The board’s two Democrats, Yvette Richardson, D-Fairfield, and Tonya Chestnut, D-Selma, both black, voted against the resolution. Richardson said she is worried how this will make teachers uncomfortable when teaching about racism in America.
“As it stands now, our teachers have all taught about civil rights, they taught about slavery and it’s never been a problem,” Richardson said. “Therefore, as we go forward I just want to be on record saying that our teachers are to be given the autonomy to utilize their expertise, the autonomy to do what they know what’s right in the best interest of our children.”
The resolution also states that the state board does not support any K-12 public education resources or standards to be used to “indoctrinate students in social or political ideologies that promote one race or sex above another.”
At a brief public hearing before the vote, a majority of speakers were against the resolution, saying that it will hinder the ability to teach a true understanding of race in America.
The University of Alabama’s College of Education Diversity, Equity and Inclusion Committee sent a letter to higher education officials asking them to resist the state school board’s efforts.
Group members say they worry the resolution will allow for inaccurate teachings of U.S. history and that examining race and racism more thoroughly actually benefits students and creates a more equitable education system.
Sara McDaniels, a professor and chair of the UA committee, said even before the resolution was approved, it had a chilling effect on Alabama educators.
“We now have educators who are second-guessing whether they should use a certain example in class or continue to use their curriculum that they’ve brought into their classroom on a certain topic or district leaders, wondering whether they can still hold trainings that talk about diversity, equity, inclusion, and improving disproportionate disciplinary practices for students,” McDaniels said.
Alabama’s school board is following a national trend where so far 28 other states have sought to restrict education on racism, bias, the contributions of specific racial or ethnic groups to U.S. history, according to Chalkbeat.
Multiple bills have already been pre-filed by Alabama lawmakers looking to prohibit or block the teaching of what they call “divisive topics.” The legislative session starts in January.
Chair of the Alabama House education policy committee Rep. Terri Collins, R-Decatur, said she wants to take a thoughtful approach when examining the pre-filed bills.
“I definitely want to get a bipartisan committee to review [the bills],” Collins told ADN. “I want to make sure that we’re looking at all things from every angle, as I said all along, I want to make sure that we can teach history at the end of the day and that nobody is fearful about teaching history.”
State Sen. Kirk Hatcher, D-Montgomery, said Thursday he was disappointed but not surprised by the resolution vote and that he will work to oppose his Republican colleagues’ bills next year. He called them election year red meat.
“They even have the magic word: Race,” Hatcher said.

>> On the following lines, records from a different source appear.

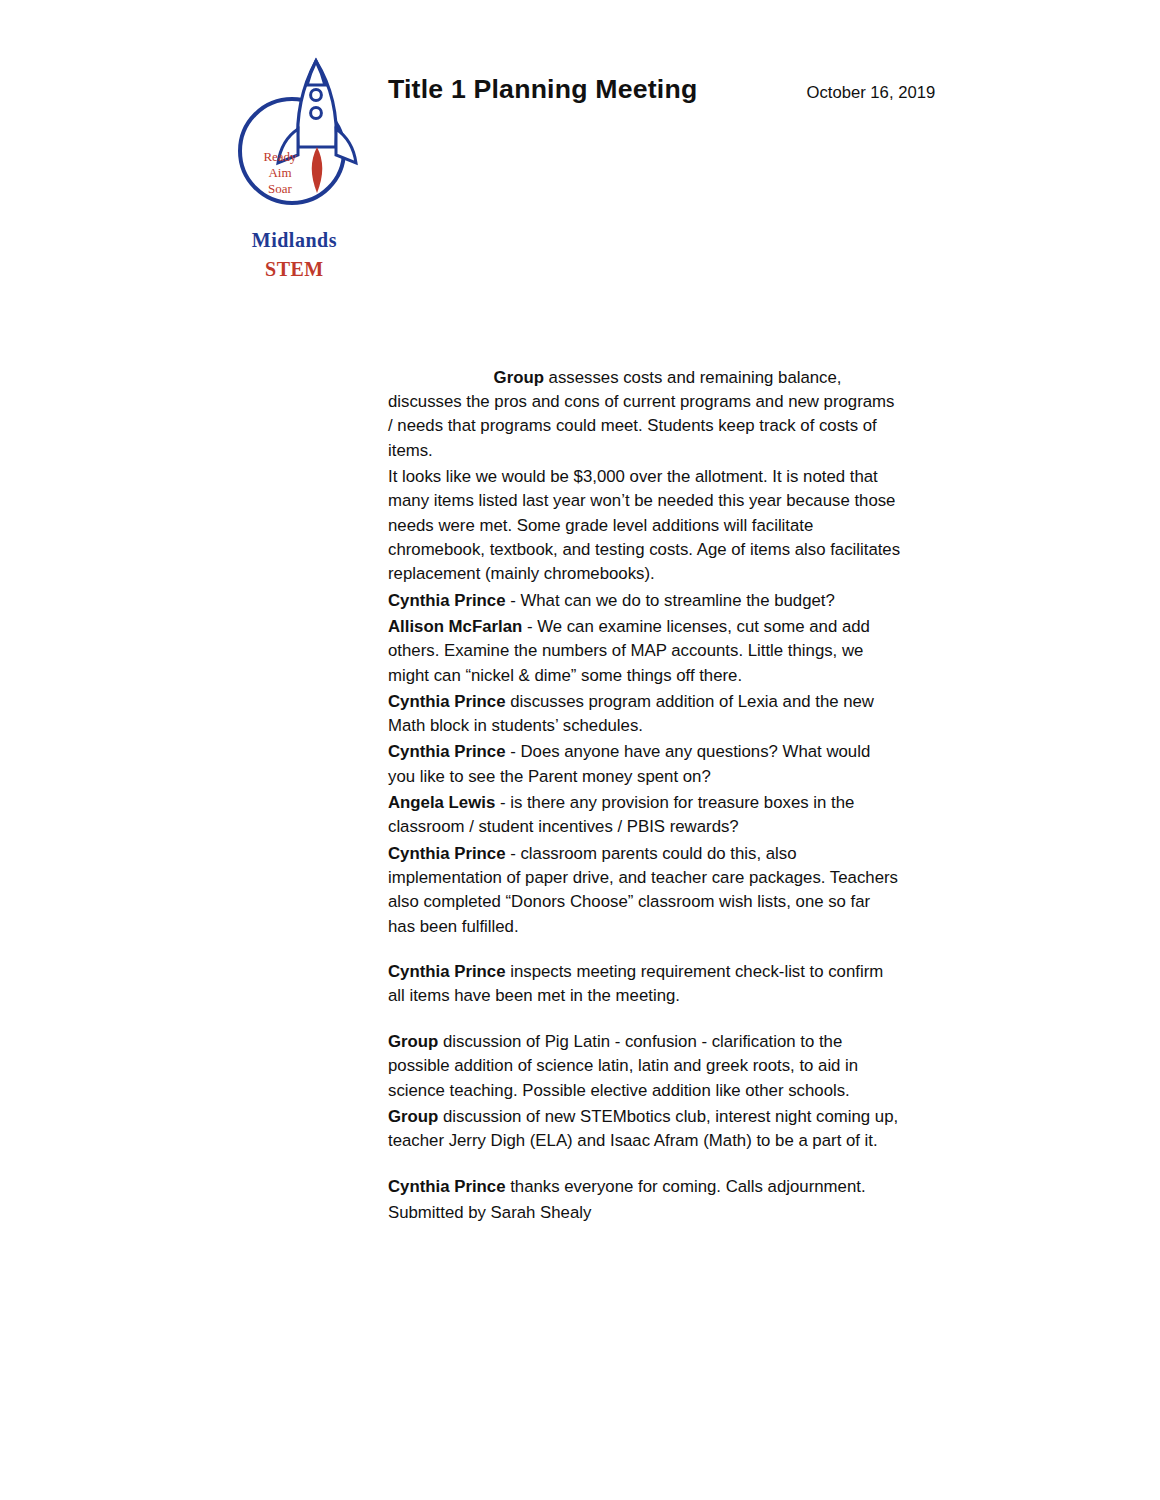Ready Aim Soar
Midlands STEM
Title 1 Planning Meeting
October 16, 2019
Group assesses costs and remaining balance, discusses the pros and cons of current programs and new programs / needs that programs could meet. Students keep track of costs of items.
It looks like we would be $3,000 over the allotment. It is noted that many items listed last year won’t be needed this year because those needs were met. Some grade level additions will facilitate chromebook, textbook, and testing costs. Age of items also facilitates replacement (mainly chromebooks).
Cynthia Prince - What can we do to streamline the budget?
Allison McFarlan - We can examine licenses, cut some and add others. Examine the numbers of MAP accounts. Little things, we might can “nickel & dime” some things off there.
Cynthia Prince discusses program addition of Lexia and the new Math block in students’ schedules.
Cynthia Prince - Does anyone have any questions? What would you like to see the Parent money spent on?
Angela Lewis - is there any provision for treasure boxes in the classroom / student incentives / PBIS rewards?
Cynthia Prince - classroom parents could do this, also implementation of paper drive, and teacher care packages. Teachers also completed “Donors Choose” classroom wish lists, one so far has been fulfilled.
Cynthia Prince inspects meeting requirement check-list to confirm all items have been met in the meeting.
Group discussion of Pig Latin - confusion - clarification to the possible addition of science latin, latin and greek roots, to aid in science teaching. Possible elective addition like other schools.
Group discussion of new STEMbotics club, interest night coming up, teacher Jerry Digh (ELA) and Isaac Afram (Math) to be a part of it.
Cynthia Prince thanks everyone for coming. Calls adjournment.
Submitted by Sarah Shealy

He said critical race theory is a way of looking at why “patterns of inequality stubbornly exist.”
“(Anti-CRT efforts are) one of those issues that’s a backlash effort that has the potential to reverse racial reckoning,” he said.
Hatcher is the head of Montgomery County’s Head Start. He said the spike in COVID-19 cases recently, especially among children, led him to delay the start of programs until next month. He said he wished the state board would have spent more time Thursday discussing how to protect children.

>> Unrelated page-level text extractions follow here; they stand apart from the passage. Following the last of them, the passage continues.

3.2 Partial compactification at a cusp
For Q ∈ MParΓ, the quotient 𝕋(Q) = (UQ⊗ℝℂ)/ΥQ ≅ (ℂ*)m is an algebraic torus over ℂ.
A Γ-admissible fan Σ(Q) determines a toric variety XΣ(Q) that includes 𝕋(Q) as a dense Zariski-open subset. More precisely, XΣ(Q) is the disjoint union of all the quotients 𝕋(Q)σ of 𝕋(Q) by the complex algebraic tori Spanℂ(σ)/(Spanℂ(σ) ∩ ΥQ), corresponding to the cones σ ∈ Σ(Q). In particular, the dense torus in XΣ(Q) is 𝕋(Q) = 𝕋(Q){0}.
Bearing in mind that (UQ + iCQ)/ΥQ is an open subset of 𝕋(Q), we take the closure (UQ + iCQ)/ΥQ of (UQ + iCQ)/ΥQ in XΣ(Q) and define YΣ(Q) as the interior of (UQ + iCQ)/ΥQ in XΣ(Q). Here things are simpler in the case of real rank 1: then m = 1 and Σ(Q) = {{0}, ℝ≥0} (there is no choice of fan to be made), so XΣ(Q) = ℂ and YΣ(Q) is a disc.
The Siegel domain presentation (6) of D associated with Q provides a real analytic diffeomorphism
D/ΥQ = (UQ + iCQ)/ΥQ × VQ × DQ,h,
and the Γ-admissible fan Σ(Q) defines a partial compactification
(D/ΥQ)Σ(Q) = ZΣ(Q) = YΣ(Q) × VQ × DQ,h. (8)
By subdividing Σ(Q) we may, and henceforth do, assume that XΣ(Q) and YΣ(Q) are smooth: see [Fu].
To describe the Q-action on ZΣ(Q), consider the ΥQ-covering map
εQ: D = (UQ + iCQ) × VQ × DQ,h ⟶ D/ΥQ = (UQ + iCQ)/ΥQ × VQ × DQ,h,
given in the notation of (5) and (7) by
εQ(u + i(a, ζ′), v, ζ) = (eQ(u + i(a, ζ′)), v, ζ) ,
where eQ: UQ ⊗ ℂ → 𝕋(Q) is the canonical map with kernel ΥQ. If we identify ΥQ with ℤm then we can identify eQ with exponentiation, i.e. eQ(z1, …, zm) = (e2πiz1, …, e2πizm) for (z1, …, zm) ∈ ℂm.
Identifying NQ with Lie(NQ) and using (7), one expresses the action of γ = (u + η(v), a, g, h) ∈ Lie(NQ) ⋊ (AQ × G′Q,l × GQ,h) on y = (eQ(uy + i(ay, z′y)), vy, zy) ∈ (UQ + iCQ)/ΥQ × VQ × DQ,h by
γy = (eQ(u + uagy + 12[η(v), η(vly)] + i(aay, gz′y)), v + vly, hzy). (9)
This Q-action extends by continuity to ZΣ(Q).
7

Mackey on Thursday said that less than two weeks into most systems’ new school year, hundreds of students had been sent home temporarily under COVID-19 safety protocols.
Hatcher said state leaders need to “stop coming up with solutions to problems that don’t exist.”
“We need to stop legislating our fears and dislikes and prejudices and serve the people in ways that I think is representative of politics being noble …” Hatcher said.
Alabama Daily News reporter Mary Sell contributed to this story.